====== MATERIAL FOR THIS TASK ======

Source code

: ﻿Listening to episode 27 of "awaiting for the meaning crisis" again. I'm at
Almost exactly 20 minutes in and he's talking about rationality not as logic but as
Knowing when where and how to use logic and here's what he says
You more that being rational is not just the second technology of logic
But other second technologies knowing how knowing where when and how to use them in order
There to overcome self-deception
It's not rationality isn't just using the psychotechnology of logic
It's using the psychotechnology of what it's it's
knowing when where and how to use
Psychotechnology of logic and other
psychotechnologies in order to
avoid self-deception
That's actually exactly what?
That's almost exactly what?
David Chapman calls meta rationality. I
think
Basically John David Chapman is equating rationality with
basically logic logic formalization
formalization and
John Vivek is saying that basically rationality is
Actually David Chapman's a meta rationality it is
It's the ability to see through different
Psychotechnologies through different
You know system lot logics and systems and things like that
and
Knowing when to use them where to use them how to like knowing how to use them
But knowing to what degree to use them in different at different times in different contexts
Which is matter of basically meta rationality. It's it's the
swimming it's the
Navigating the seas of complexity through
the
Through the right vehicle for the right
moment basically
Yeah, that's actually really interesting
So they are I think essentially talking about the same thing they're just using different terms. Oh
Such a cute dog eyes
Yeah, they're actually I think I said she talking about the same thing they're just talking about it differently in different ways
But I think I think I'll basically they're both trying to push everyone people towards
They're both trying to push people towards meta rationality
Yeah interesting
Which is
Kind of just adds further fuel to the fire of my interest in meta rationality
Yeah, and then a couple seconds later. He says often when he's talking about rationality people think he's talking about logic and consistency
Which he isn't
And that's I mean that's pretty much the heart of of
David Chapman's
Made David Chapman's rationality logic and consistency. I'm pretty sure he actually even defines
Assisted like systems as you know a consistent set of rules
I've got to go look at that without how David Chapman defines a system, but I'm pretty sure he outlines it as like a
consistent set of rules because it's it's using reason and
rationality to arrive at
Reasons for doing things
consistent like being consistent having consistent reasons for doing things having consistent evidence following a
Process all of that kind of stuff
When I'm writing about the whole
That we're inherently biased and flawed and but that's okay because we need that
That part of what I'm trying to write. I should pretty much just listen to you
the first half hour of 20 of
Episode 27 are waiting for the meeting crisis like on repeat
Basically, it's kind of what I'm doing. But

======

> _WHAT THIS TASK INVOLVES_
Please print the lines of the listing from the line with "again. I'm at" to the line with "Such a cute dog eyes", copying each one exactly.

> _RESULT OF THE TASK_
: ﻿Listening to episode 27 of "awaiting for the meaning crisis" again. I'm at
Almost exactly 20 minutes in and he's talking about rationality not as logic but as
Knowing when where and how to use logic and here's what he says
You more that being rational is not just the second technology of logic
But other second technologies knowing how knowing where when and how to use them in order
There to overcome self-deception
It's not rationality isn't just using the psychotechnology of logic
It's using the psychotechnology of what it's it's
knowing when where and how to use
Psychotechnology of logic and other
psychotechnologies in order to
avoid self-deception
That's actually exactly what?
That's almost exactly what?
David Chapman calls meta rationality. I
think
Basically John David Chapman is equating rationality with
basically logic logic formalization
formalization and
John Vivek is saying that basically rationality is
Actually David Chapman's a meta rationality it is
It's the ability to see through different
Psychotechnologies through different
You know system lot logics and systems and things like that
and
Knowing when to use them where to use them how to like knowing how to use them
But knowing to what degree to use them in different at different times in different contexts
Which is matter of basically meta rationality. It's it's the
swimming it's the
Navigating the seas of complexity through
the
Through the right vehicle for the right
moment basically
Yeah, that's actually really interesting
So they are I think essentially talking about the same thing they're just using different terms. Oh
Such a cute dog eyes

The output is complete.